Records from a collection

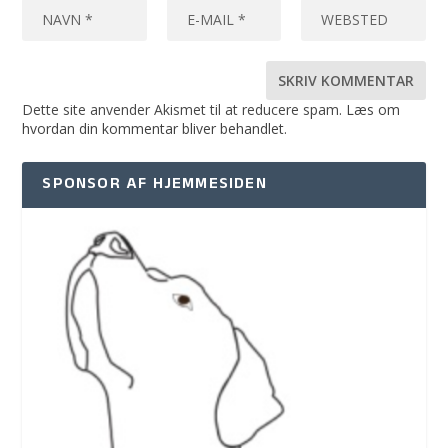
Dette site anvender Akismet til at reducere spam.
Læs om
hvordan din kommentar bliver behandlet
.
SPONSOR AF HJEMMESIDEN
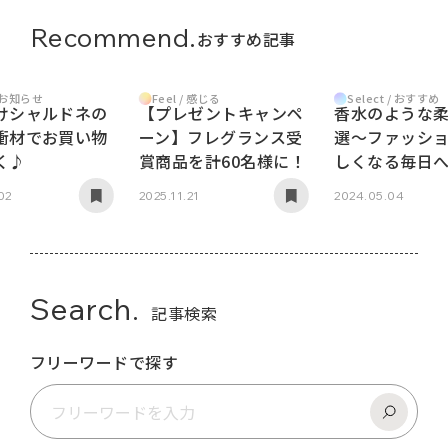
Recommend.
おすすめ記事
/ お知らせ
Feel / 感じる
Select / おすすめ
けシャルドネの
【プレゼントキャンペ
香水のような柔
衝材でお買い物
ーン】フレグランス受
選～ファッシ
く♪
賞商品を計60名様に！
しくなる毎日
02
2025.11.21
2024.05.04
Search.
記事検索
フリーワードで探す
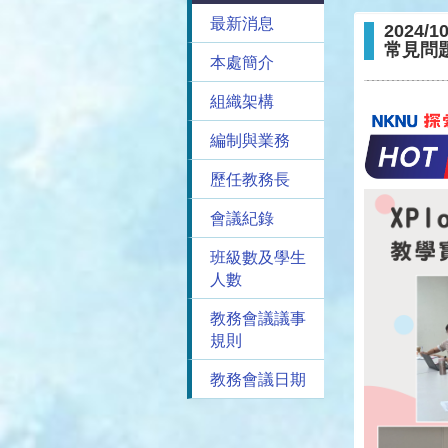
最新消息
2024
常見問題與
本處簡介
組織架構
編制與業務
歷任教務長
會議紀錄
班級數及學生
人數
教務會議議事
規則
教務會議日期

#### Task details
Retype the data word for word and keep the pictures out of it.

#### Solution for this problem
Dette site anvender Akismet til at reducere spam.
Læs om
hvordan din kommentar bliver behandlet
.
SPONSOR AF HJEMMESIDEN
Recommend.
おすすめ記事
/ お知らせ
Feel / 感じる
Select / おすすめ
けシャルドネの
【プレゼントキャンペ
香水のような柔
衝材でお買い物
ーン】フレグランス受
選～ファッシ
く♪
賞商品を計60名様に！
しくなる毎日
02
2025.11.21
2024.05.04
Search.
記事検索
フリーワードで探す
最新消息
2024
常見問題與
本處簡介
組織架構
編制與業務
歷任教務長
會議紀錄
班級數及學生
人數
教務會議議事
規則
教務會議日期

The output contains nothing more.